> **RECORDS TO PROCESS**

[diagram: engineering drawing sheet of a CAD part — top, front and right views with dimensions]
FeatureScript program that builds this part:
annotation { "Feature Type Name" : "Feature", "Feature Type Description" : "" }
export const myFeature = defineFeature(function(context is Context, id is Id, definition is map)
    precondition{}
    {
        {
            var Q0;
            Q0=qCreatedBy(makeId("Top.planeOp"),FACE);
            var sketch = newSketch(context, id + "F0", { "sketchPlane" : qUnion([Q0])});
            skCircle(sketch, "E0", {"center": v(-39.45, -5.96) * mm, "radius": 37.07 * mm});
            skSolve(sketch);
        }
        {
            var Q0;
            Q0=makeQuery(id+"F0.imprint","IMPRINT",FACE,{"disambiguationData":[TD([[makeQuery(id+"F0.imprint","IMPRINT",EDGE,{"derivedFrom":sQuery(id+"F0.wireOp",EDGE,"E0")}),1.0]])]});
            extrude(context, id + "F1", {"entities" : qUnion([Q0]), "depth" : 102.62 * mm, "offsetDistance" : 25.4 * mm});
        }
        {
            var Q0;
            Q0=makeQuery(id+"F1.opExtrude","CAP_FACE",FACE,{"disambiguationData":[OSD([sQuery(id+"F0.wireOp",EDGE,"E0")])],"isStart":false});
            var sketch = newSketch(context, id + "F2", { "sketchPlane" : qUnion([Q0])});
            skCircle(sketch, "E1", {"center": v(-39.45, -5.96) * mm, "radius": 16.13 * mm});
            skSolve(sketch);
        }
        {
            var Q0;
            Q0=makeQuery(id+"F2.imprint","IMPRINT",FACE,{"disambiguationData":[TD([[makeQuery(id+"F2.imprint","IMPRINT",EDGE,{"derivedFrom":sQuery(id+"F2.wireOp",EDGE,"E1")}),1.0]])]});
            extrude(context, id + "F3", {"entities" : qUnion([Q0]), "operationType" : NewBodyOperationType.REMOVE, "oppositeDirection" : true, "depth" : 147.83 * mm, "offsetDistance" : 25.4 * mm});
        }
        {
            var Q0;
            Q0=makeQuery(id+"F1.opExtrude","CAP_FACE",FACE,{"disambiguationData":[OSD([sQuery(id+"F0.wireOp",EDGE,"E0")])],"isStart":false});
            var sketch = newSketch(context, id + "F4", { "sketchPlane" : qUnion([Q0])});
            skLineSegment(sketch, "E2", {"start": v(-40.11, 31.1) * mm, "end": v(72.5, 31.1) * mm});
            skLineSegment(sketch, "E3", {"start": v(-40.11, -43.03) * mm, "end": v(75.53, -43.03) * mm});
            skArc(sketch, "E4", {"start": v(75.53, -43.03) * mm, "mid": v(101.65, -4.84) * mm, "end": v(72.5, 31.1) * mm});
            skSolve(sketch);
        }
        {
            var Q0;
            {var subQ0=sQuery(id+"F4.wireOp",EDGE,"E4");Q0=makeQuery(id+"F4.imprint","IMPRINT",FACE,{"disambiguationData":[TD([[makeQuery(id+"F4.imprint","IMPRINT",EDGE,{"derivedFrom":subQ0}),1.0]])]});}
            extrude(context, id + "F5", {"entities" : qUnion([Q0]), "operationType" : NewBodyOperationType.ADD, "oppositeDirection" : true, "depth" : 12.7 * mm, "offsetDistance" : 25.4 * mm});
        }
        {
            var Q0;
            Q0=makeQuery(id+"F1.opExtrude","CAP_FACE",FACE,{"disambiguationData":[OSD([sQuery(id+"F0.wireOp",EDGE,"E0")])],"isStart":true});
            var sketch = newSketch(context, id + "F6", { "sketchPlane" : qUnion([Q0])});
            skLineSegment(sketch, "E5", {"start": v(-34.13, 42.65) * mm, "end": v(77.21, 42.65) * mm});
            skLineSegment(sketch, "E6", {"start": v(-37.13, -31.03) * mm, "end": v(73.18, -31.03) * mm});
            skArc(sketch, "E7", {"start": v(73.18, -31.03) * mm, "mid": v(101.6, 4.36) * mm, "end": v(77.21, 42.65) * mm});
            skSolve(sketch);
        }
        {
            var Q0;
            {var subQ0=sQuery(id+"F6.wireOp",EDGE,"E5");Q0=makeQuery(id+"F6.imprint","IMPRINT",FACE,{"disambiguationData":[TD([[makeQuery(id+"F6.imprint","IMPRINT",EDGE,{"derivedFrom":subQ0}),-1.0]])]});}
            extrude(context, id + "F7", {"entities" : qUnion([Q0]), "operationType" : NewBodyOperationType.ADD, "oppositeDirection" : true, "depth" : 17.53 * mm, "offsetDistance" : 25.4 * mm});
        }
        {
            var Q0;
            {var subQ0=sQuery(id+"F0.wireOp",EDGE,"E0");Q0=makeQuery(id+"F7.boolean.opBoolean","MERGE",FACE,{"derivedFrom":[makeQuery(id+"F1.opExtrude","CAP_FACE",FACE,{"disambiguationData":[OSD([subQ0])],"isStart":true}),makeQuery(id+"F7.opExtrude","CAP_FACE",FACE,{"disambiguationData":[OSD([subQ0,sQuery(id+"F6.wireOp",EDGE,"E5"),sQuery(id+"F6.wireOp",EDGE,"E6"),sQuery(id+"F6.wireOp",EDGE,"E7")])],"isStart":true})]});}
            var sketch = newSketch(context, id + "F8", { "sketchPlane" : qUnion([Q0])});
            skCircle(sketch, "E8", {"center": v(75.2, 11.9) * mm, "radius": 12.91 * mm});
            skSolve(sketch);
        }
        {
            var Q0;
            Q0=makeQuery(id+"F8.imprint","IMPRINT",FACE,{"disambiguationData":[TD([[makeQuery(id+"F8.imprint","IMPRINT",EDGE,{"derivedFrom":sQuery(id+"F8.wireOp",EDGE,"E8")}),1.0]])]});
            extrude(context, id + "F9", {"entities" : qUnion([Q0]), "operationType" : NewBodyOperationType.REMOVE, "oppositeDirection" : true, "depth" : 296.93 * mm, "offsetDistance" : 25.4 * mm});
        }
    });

> **STATED PROBLEM**
Retype every line of the material above, with no changes.

> **REPLY TO THE EXERCISE**
[diagram: engineering drawing sheet of a CAD part — top, front and right views with dimensions]
FeatureScript program that builds this part:
annotation { "Feature Type Name" : "Feature", "Feature Type Description" : "" }
export const myFeature = defineFeature(function(context is Context, id is Id, definition is map)
    precondition{}
    {
        {
            var Q0;
            Q0=qCreatedBy(makeId("Top.planeOp"),FACE);
            var sketch = newSketch(context, id + "F0", { "sketchPlane" : qUnion([Q0])});
            skCircle(sketch, "E0", {"center": v(-39.45, -5.96) * mm, "radius": 37.07 * mm});
            skSolve(sketch);
        }
        {
            var Q0;
            Q0=makeQuery(id+"F0.imprint","IMPRINT",FACE,{"disambiguationData":[TD([[makeQuery(id+"F0.imprint","IMPRINT",EDGE,{"derivedFrom":sQuery(id+"F0.wireOp",EDGE,"E0")}),1.0]])]});
            extrude(context, id + "F1", {"entities" : qUnion([Q0]), "depth" : 102.62 * mm, "offsetDistance" : 25.4 * mm});
        }
        {
            var Q0;
            Q0=makeQuery(id+"F1.opExtrude","CAP_FACE",FACE,{"disambiguationData":[OSD([sQuery(id+"F0.wireOp",EDGE,"E0")])],"isStart":false});
            var sketch = newSketch(context, id + "F2", { "sketchPlane" : qUnion([Q0])});
            skCircle(sketch, "E1", {"center": v(-39.45, -5.96) * mm, "radius": 16.13 * mm});
            skSolve(sketch);
        }
        {
            var Q0;
            Q0=makeQuery(id+"F2.imprint","IMPRINT",FACE,{"disambiguationData":[TD([[makeQuery(id+"F2.imprint","IMPRINT",EDGE,{"derivedFrom":sQuery(id+"F2.wireOp",EDGE,"E1")}),1.0]])]});
            extrude(context, id + "F3", {"entities" : qUnion([Q0]), "operationType" : NewBodyOperationType.REMOVE, "oppositeDirection" : true, "depth" : 147.83 * mm, "offsetDistance" : 25.4 * mm});
        }
        {
            var Q0;
            Q0=makeQuery(id+"F1.opExtrude","CAP_FACE",FACE,{"disambiguationData":[OSD([sQuery(id+"F0.wireOp",EDGE,"E0")])],"isStart":false});
            var sketch = newSketch(context, id + "F4", { "sketchPlane" : qUnion([Q0])});
            skLineSegment(sketch, "E2", {"start": v(-40.11, 31.1) * mm, "end": v(72.5, 31.1) * mm});
            skLineSegment(sketch, "E3", {"start": v(-40.11, -43.03) * mm, "end": v(75.53, -43.03) * mm});
            skArc(sketch, "E4", {"start": v(75.53, -43.03) * mm, "mid": v(101.65, -4.84) * mm, "end": v(72.5, 31.1) * mm});
            skSolve(sketch);
        }
        {
            var Q0;
            {var subQ0=sQuery(id+"F4.wireOp",EDGE,"E4");Q0=makeQuery(id+"F4.imprint","IMPRINT",FACE,{"disambiguationData":[TD([[makeQuery(id+"F4.imprint","IMPRINT",EDGE,{"derivedFrom":subQ0}),1.0]])]});}
            extrude(context, id + "F5", {"entities" : qUnion([Q0]), "operationType" : NewBodyOperationType.ADD, "oppositeDirection" : true, "depth" : 12.7 * mm, "offsetDistance" : 25.4 * mm});
        }
        {
            var Q0;
            Q0=makeQuery(id+"F1.opExtrude","CAP_FACE",FACE,{"disambiguationData":[OSD([sQuery(id+"F0.wireOp",EDGE,"E0")])],"isStart":true});
            var sketch = newSketch(context, id + "F6", { "sketchPlane" : qUnion([Q0])});
            skLineSegment(sketch, "E5", {"start": v(-34.13, 42.65) * mm, "end": v(77.21, 42.65) * mm});
            skLineSegment(sketch, "E6", {"start": v(-37.13, -31.03) * mm, "end": v(73.18, -31.03) * mm});
            skArc(sketch, "E7", {"start": v(73.18, -31.03) * mm, "mid": v(101.6, 4.36) * mm, "end": v(77.21, 42.65) * mm});
            skSolve(sketch);
        }
        {
            var Q0;
            {var subQ0=sQuery(id+"F6.wireOp",EDGE,"E5");Q0=makeQuery(id+"F6.imprint","IMPRINT",FACE,{"disambiguationData":[TD([[makeQuery(id+"F6.imprint","IMPRINT",EDGE,{"derivedFrom":subQ0}),-1.0]])]});}
            extrude(context, id + "F7", {"entities" : qUnion([Q0]), "operationType" : NewBodyOperationType.ADD, "oppositeDirection" : true, "depth" : 17.53 * mm, "offsetDistance" : 25.4 * mm});
        }
        {
            var Q0;
            {var subQ0=sQuery(id+"F0.wireOp",EDGE,"E0");Q0=makeQuery(id+"F7.boolean.opBoolean","MERGE",FACE,{"derivedFrom":[makeQuery(id+"F1.opExtrude","CAP_FACE",FACE,{"disambiguationData":[OSD([subQ0])],"isStart":true}),makeQuery(id+"F7.opExtrude","CAP_FACE",FACE,{"disambiguationData":[OSD([subQ0,sQuery(id+"F6.wireOp",EDGE,"E5"),sQuery(id+"F6.wireOp",EDGE,"E6"),sQuery(id+"F6.wireOp",EDGE,"E7")])],"isStart":true})]});}
            var sketch = newSketch(context, id + "F8", { "sketchPlane" : qUnion([Q0])});
            skCircle(sketch, "E8", {"center": v(75.2, 11.9) * mm, "radius": 12.91 * mm});
            skSolve(sketch);
        }
        {
            var Q0;
            Q0=makeQuery(id+"F8.imprint","IMPRINT",FACE,{"disambiguationData":[TD([[makeQuery(id+"F8.imprint","IMPRINT",EDGE,{"derivedFrom":sQuery(id+"F8.wireOp",EDGE,"E8")}),1.0]])]});
            extrude(context, id + "F9", {"entities" : qUnion([Q0]), "operationType" : NewBodyOperationType.REMOVE, "oppositeDirection" : true, "depth" : 296.93 * mm, "offsetDistance" : 25.4 * mm});
        }
    });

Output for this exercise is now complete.